◆ Page excerpt:
A Holder may exercise this Warrant by delivering to the Company (i) an exercise notice, in the form attached hereto (the “Exercise Notice”), appropriately completed and duly signed, and (ii) payment of the Exercise Price for the number of Warrant Shares as to


which this Warrant is being exercised, and the date such items are delivered to the Company (as determined in accordance with the notice provisions hereof) is an “Exercise Date.” The Holder shall not be required to deliver the original Warrant in order to effect an exercise hereunder. Execution and delivery of the Exercise Notice shall have the same effect as cancellation of the original Warrant and issuance of a New Warrant evidencing the right to purchase the remaining number of Warrant Shares.

Delivery of Warrant Shares.

Upon exercise of this Warrant, the Company shall promptly (but in no event later than three Trading Days after the Exercise Date) transmit to the Holder and the Company’s transfer agent (the “Transfer Agent”), by email or facsimile, an acknowledgment of confirmation of receipt of the Exercise Notice and funds representing the Exercise Price. On or before the fourth (4th) Trading Day following the date of the Company’s receipt of the Exercise Notice (the “Share Delivery Date”), the Company shall (x) provided that the Transfer Agent is participating in The Depository Trust Company (“DTC”) Fast Automated Securities Transfer Program, and the Warrant Shares are eligible for electronic transfer, upon the request of the Holder, cause the Transfer Agent to credit such aggregate number of Warrant Shares to which the Holder is entitled pursuant to such exercise to the Holder’s or its designee’s balance account with DTC through its Deposit Withdrawal Agent Commission system, or (y) if the Transfer Agent is not participating in the DTC Fast Automated Securities Transfer Program, or the Warrant Shares are not eligible for electronic transfer, cause the Transfer Agent to issue and dispatch by overnight courier to the address as specified in the Exercise Notice, a certificate, registered in the Company’s share register in the name of the Holder or its designee, for the number of shares of Common Stock to which the Holder is entitled pursuant to such exercise. Upon receipt by the Company of the Exercise Notice and funds representing the Exercise Price, the Holder shall be deemed for all corporate purposes to have become the holder of record of the Warrant Shares with respect to which this Warrant has been exercised, irrespective of the date such Warrant Shares are credited to the Holder’s DTC account or the date of delivery of the certificates evidencing such Warrant Shares, as the case may be. No fractional shares of Common Stock are to be issued upon the exercise of this Warrant, but rather the number of shares of Common Stock to be issued shall be rounded down to the nearest whole number.

This Warrant is exercisable, either in its entirety or, from time to time, for a portion of the number of Warrant Shares. Upon surrender of this Warrant following one or more partial exercises, the Company shall issue or cause to be issued, at its expense, a New Warrant evidencing the right to purchase the remaining number of Warrant Shares.

[Dataset items]
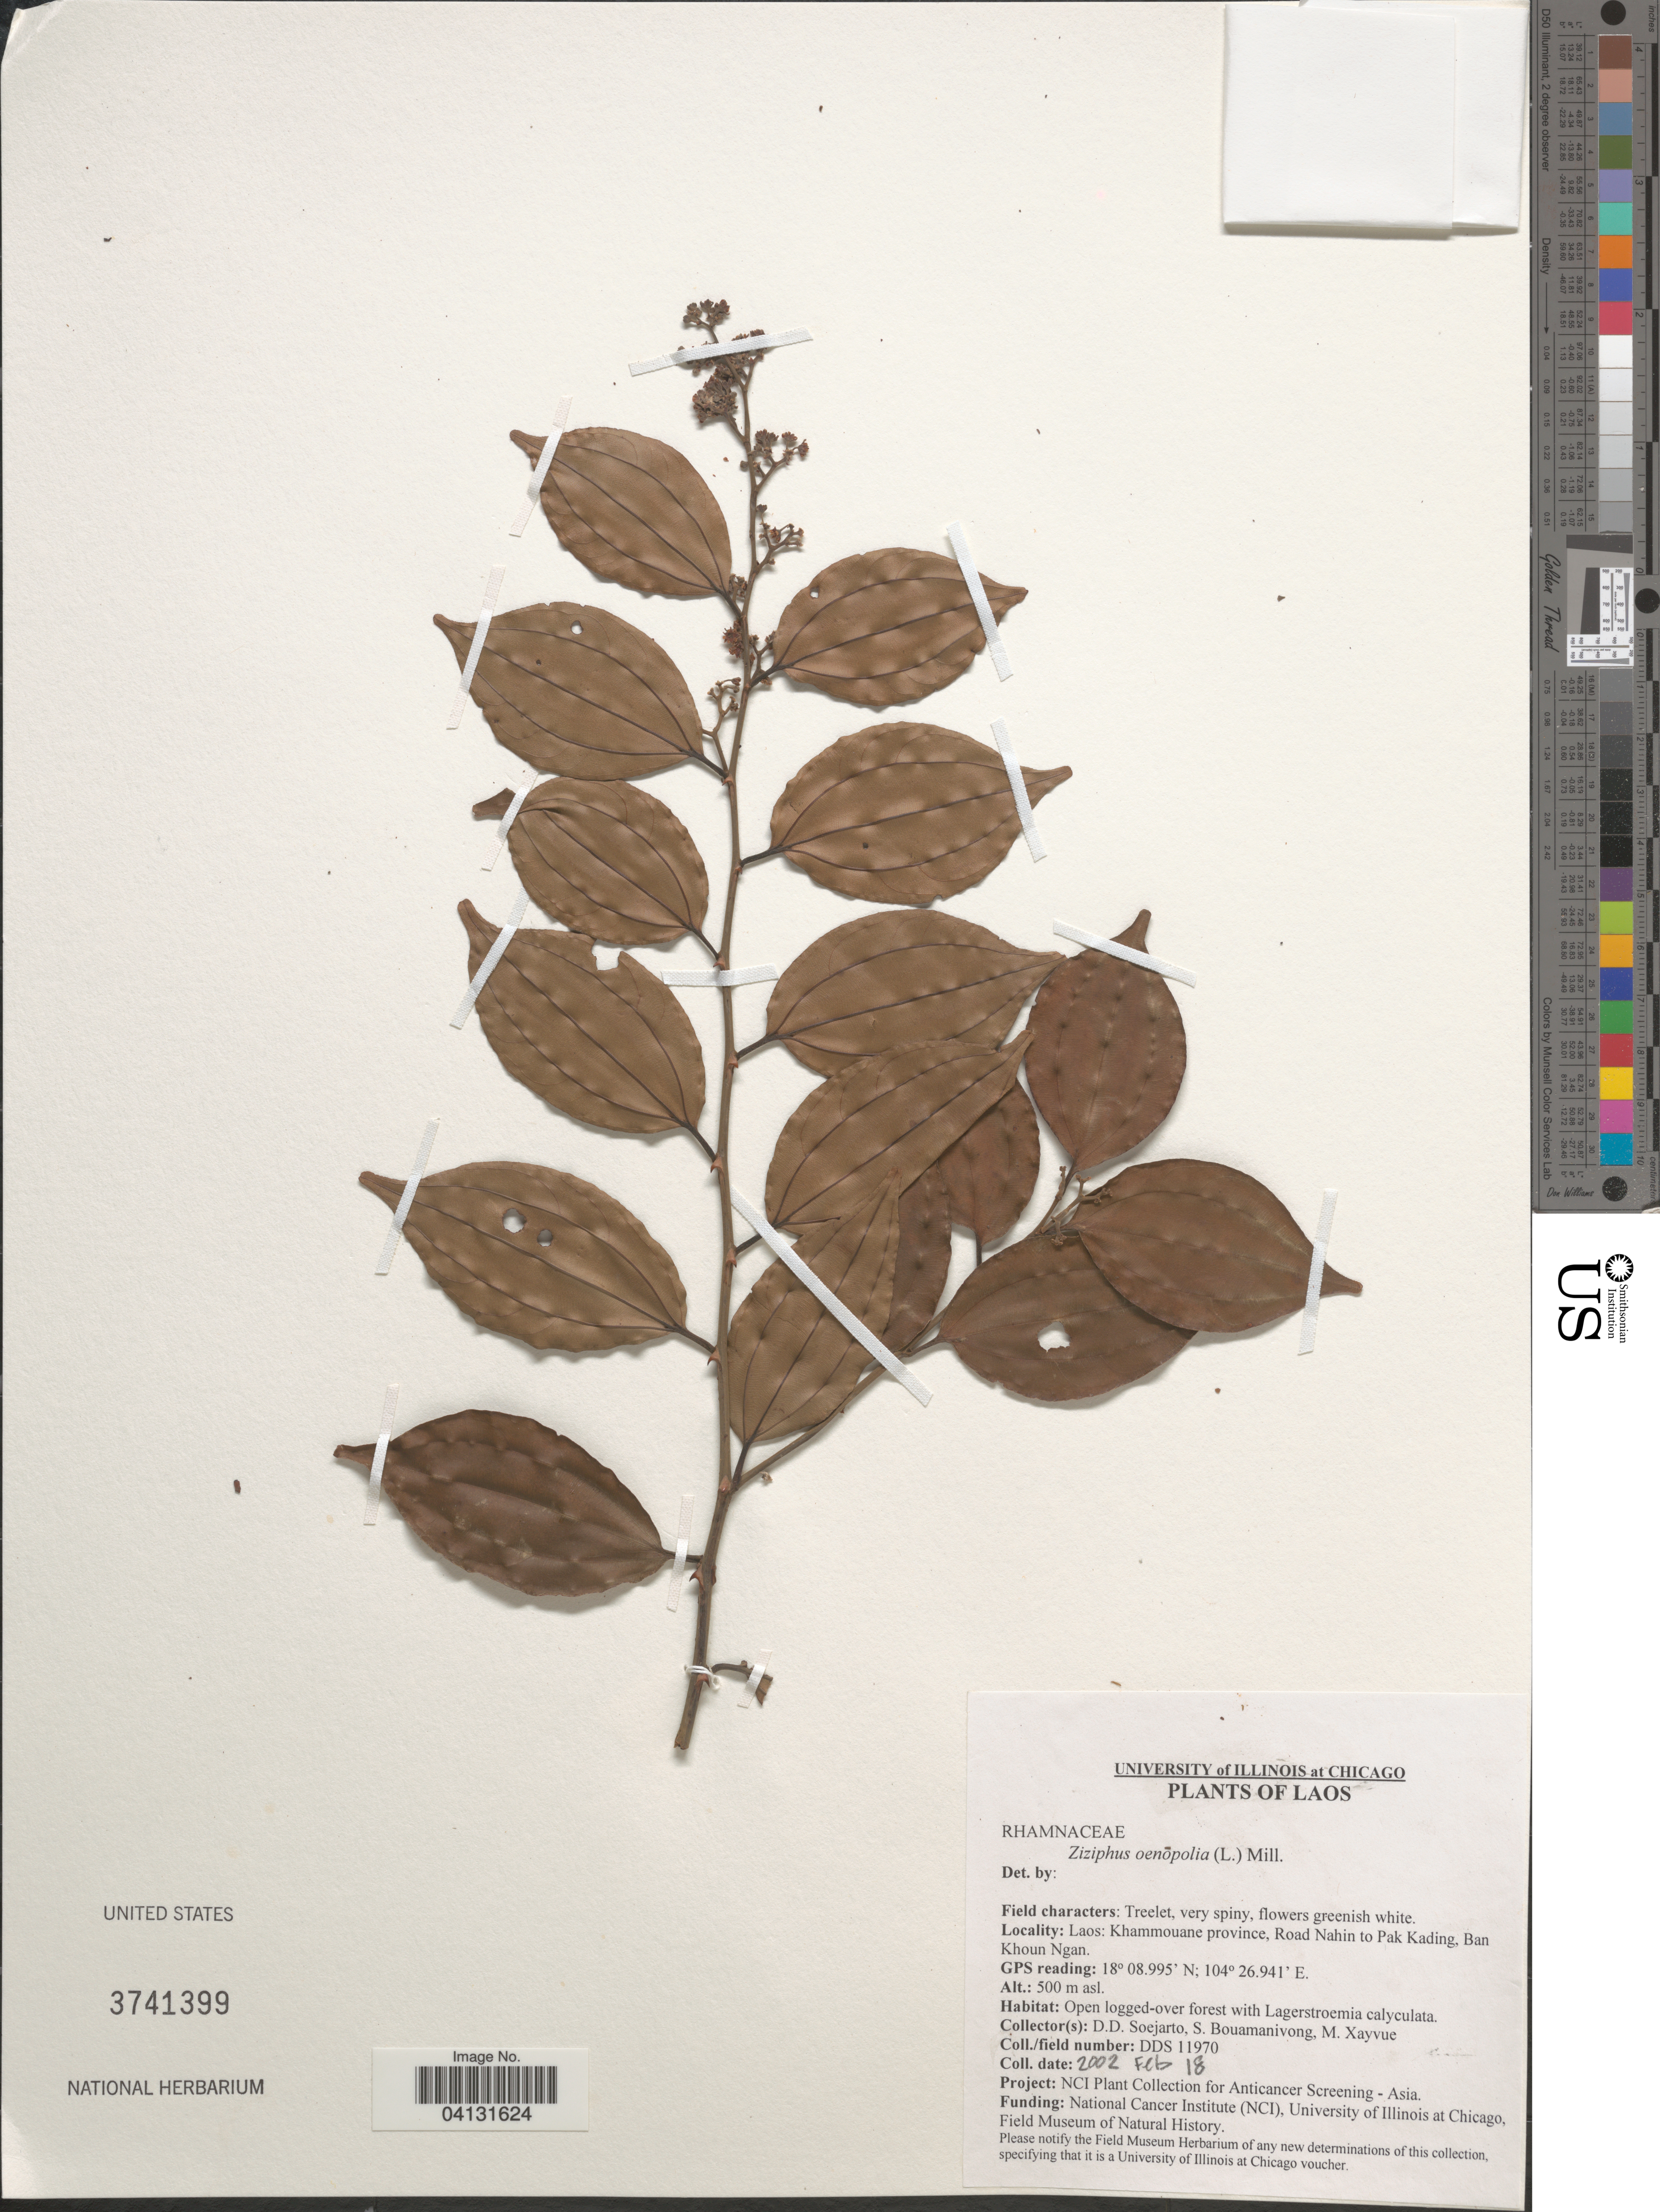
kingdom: Plantae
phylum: Tracheophyta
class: Magnoliopsida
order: Rosales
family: Rhamnaceae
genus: Ziziphus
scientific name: Ziziphus oenopolia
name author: (L.) Mill.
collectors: S. Bouamanivong & M. Xayvue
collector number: DDS11970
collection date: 2002-02-18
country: Laos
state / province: Khammouan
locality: Khammouane province, Road Nahin to Pak Kading, Ban Khoun Ngan.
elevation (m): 500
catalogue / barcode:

◆ Tasks to complete:
a) Pull out the passage of the warrant excerpt that starts with "A Holder may" and goes on through "Delivery of Warrant Shares.", word for word.
b) Render this sentence from the warrant excerpt in Spanish: "The Holder shall not be required to deliver the original Warrant in order to effect an exercise hereunder."

◆ Solutions to each task:
a)
A Holder may exercise this Warrant by delivering to the Company (i) an exercise notice, in the form attached hereto (the “Exercise Notice”), appropriately completed and duly signed, and (ii) payment of the Exercise Price for the number of Warrant Shares as to


which this Warrant is being exercised, and the date such items are delivered to the Company (as determined in accordance with the notice provisions hereof) is an “Exercise Date.” The Holder shall not be required to deliver the original Warrant in order to effect an exercise hereunder. Execution and delivery of the Exercise Notice shall have the same effect as cancellation of the original Warrant and issuance of a New Warrant evidencing the right to purchase the remaining number of Warrant Shares.

Delivery of Warrant Shares.

b) No se exigirá al Tenedor que entregue el Warrant original para efectuar un ejercicio en virtud del presente.